Yo-tis has been lucky enough to travel extensively - and always with his guitar in tow. "During my travels in Egypt, I met regularly with a group of musicians. I didn't know their spoken language, and they didn't know mine. But at the end of the day we would express what had happened and how we had felt. We didn't need language in order to communicate." Yotis told me this story rather matter-of-factly, but this brief glimpse illuminated much, and it was the key to understanding what he wanted to get across to me. I have known of Yo-tis musicianship for some time; have known firsthand his technical mastery of his instrument, have known how deep is the well of his creativity. But, I had always credited these to the wide variety of his influences and listening tastes. I had only accounted for the "what" of his influences. This remark about his travels in Egypt made clear the "why."
"Music is our original language. Before we have writing, we have rhythms. Before we have words, we have stories. Music allows me to tell those stories as the ancient harpists did, pulling out what is most 'real' from the experience and presenting it in a way that is felt as much as hear." Because his music - as his experience -is real, it is challenging, even unnerving in its juxtaposition of the familiar and the foreign. His compositions are at one and the same time visceral and ethereal, combining tribal rhythms that suggest a primordial, womb-like origin with vocal and instrumental phrases that convey action while also hinting at yet-unfulfilled aspirations. Once can hear superficial attempts at "eclecticism" or "crossover" on any radio station. But for Yotis, this way of making music is a religious ethic, adhered to in every detail-such as having electric guitar enhanced with the latest technology accompanied by the Oud and Cretan lyra, two of the oldest known instruments.

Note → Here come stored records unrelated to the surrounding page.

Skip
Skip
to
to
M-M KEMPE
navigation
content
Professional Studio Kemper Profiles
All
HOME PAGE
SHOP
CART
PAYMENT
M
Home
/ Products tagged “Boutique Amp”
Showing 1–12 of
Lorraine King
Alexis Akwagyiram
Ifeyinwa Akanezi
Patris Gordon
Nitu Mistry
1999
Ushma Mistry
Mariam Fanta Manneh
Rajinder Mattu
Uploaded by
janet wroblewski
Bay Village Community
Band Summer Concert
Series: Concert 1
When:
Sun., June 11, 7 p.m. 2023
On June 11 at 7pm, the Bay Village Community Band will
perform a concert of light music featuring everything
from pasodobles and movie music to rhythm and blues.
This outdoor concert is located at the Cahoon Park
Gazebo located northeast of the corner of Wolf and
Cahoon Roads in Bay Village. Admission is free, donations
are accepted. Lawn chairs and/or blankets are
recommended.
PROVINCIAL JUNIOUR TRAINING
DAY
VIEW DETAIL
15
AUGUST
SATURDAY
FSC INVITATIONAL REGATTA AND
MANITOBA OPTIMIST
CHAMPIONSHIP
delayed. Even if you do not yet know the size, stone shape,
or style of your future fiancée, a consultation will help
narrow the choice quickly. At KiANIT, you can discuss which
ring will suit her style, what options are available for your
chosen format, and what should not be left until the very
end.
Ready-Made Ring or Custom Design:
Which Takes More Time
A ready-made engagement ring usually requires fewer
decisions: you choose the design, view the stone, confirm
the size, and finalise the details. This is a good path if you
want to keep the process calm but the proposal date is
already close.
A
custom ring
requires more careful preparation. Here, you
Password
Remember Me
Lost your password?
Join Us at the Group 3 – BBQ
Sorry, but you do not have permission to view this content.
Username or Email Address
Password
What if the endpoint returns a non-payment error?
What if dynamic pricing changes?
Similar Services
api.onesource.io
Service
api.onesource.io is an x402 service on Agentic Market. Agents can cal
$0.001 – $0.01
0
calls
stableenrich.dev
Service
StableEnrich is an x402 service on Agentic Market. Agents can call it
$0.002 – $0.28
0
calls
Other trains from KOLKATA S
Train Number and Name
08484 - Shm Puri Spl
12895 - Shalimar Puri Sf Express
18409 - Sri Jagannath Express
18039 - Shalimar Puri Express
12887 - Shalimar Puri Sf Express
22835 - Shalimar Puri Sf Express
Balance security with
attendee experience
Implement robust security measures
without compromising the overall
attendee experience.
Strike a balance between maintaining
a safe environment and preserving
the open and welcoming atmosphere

That grandmother and matriarch instilled in him an awareness of cultural heritage. But that is no to say that his understanding of "tradition" is the color of "nostalgia," that romanticizing of the past which cannot shed the melancholy that that past is lost. When tradition is a matter of heritage, one does not say that the past was, but that they past is present. Time is not something to be outrun-as so many of us imagine it. Time is something to be embraced, and savored. Life is to be treated as a gift and celebrated. Life is to be given back, not taken away.
There is little in our world today to help us keep this perspective. We are living in a frantic age. It would do us well to remember that "our age" is only one stop on time's continuum. Music, this music, strikes a chord deep in the human soul and asks that we respond. When I asked Yotis bluntly to describe his music, he said, "This is my experience of the world, translated through my fingertips, through my guitar." So take an opportunity to lend him your ear, and let your sensibilities travel beyond the barriers we build between each other, and the boxes in which we so often allow ourselves to be contained.